Let me get this straight.
You think it's a bad thing that IPv6 prevents spoofed MAC -> IP resolution?
Sorry, but this is not a serious conversation.
/>Don’t like SLAAC? Don’t use it!
It doesn't work like this. SLAAC is a standard compliant way of distributing addresses, so you MUST support it unless you're running a very specific isolated setup.
Most people using Android will come to your home and ask "do you have WiFi here?"
> Most people using Android will come to your home and ask "do you have WiFi here?"
The Android implementation of IPv6 completely boggles my mind. They have completely refused to implemented DHCPv6 since 2012:
* https://issuetracker.google.com/issues/36949085
But months after client-side DHCP-PD was made an RFC they're implementing that?
* https://android-developers.googleblog.com/2025/09/simplifyin...
In what universe does implementing DHCP-PD but not 'regular' DHCPv6 make any kind of sense?
>In what universe does implementing DHCP-PD but not 'regular' DHCPv6 make any kind of sense?
Their policy makes a lot of sense. It's hindering ipv6 deployment, but it is preventing ISPs from allocating less than /64 to customers. It has nothing to do with standards actually.
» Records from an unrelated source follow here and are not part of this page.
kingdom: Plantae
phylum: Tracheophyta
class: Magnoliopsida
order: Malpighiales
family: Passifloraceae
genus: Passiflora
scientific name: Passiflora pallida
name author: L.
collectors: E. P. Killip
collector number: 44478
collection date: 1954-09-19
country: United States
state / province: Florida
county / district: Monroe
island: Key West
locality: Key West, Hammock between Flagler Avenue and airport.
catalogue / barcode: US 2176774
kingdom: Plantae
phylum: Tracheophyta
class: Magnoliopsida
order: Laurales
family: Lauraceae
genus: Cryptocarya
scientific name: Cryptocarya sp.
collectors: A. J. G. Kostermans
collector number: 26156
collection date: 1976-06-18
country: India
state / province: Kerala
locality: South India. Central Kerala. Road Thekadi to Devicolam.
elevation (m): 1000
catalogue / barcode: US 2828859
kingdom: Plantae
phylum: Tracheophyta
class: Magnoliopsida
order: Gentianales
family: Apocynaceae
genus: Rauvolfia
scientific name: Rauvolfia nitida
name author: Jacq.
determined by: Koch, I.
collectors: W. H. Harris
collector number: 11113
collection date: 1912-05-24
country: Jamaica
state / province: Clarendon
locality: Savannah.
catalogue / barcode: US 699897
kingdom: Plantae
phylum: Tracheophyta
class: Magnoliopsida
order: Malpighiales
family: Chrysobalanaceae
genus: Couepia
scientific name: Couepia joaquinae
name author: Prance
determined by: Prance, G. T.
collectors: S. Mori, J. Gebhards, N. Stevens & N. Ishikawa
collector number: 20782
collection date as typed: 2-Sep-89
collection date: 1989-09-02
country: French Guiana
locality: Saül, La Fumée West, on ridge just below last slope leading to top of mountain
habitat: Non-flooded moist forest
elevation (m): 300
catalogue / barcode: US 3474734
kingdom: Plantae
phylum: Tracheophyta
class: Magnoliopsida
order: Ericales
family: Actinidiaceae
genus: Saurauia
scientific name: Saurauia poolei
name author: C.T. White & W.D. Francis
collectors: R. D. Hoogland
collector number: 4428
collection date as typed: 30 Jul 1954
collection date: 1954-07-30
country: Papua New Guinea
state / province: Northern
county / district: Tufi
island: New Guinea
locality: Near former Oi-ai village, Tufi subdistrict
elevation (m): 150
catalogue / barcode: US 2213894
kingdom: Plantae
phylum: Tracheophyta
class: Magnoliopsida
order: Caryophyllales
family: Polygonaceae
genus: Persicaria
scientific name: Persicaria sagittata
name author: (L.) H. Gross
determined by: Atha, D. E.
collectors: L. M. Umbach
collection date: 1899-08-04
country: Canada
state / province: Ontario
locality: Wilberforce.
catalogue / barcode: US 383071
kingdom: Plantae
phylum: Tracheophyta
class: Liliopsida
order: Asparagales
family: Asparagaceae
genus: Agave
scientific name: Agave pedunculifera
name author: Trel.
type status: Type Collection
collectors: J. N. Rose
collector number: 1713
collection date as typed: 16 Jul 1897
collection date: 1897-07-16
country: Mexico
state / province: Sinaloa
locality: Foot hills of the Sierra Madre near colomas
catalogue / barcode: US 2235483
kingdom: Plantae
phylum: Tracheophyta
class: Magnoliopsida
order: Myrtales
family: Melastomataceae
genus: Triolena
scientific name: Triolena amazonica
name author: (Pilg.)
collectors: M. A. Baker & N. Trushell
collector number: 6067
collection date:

Dhcp-pd makes a lot of sense though, because if an isp is willing to give you a prefix, they are by default nice guys.
This is about client devices on home and corporate networks connecting to (e.g.) Wifi, and not about ISP connections and addresses on the WAN port of your home router.
Why should my Pixel 10 send out DHCP-PD packets when it connects to Wifi, but not DHCPv6?
You really think they’re doing all of this as some elaborate “all or nothing” v6 deployment bargaining chip?
Yes. I'm not an insider, of course.
I don’t think anyone is passionate enough about IPv6 for a conspiracy like that, to be honest, especially when there’s a much simpler explanation: SLAAC is both older and much more common, and Google just implemented the bare minimum.